= TASK DIRECTIONS =
From the data, return each line holding the word "việc".

Dataset items:

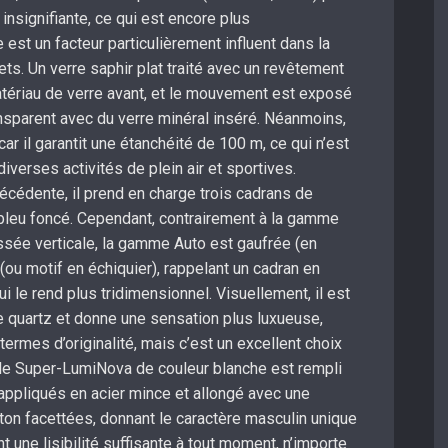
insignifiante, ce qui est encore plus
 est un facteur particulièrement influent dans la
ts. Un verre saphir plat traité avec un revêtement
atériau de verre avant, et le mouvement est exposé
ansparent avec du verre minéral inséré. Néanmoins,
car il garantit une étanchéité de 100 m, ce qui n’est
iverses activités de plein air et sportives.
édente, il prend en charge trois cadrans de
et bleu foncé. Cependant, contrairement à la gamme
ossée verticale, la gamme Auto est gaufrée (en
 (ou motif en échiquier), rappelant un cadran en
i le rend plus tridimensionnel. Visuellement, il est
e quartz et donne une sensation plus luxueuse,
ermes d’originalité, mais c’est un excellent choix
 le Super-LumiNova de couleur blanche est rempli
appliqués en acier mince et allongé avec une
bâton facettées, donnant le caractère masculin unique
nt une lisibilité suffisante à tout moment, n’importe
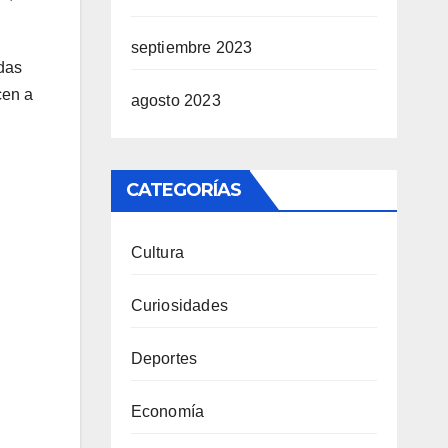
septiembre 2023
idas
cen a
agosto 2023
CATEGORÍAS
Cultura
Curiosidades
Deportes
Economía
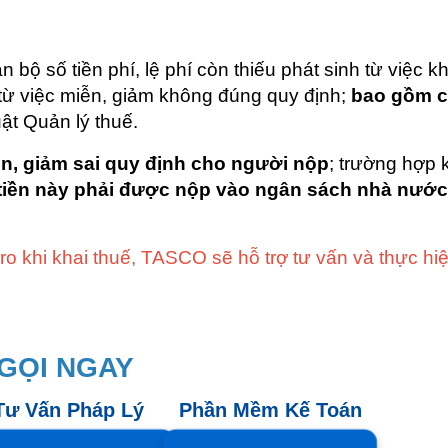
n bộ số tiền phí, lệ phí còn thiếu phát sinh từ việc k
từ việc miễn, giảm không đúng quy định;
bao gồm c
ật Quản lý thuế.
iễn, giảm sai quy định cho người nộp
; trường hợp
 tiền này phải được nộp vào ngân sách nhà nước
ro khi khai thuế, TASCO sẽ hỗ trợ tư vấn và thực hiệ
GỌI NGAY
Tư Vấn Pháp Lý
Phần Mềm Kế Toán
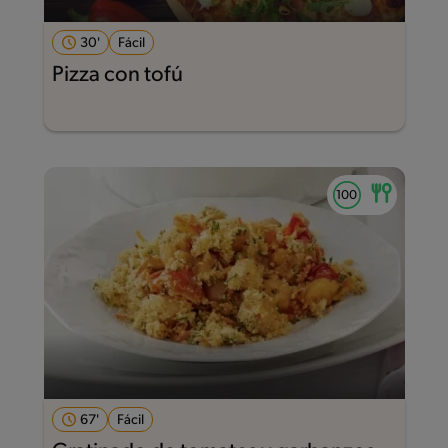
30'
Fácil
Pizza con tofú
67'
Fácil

= ANSWER TO THIS TASK =
n bộ số tiền phí, lệ phí còn thiếu phát sinh từ việc k
từ việc miễn, giảm không đúng quy định;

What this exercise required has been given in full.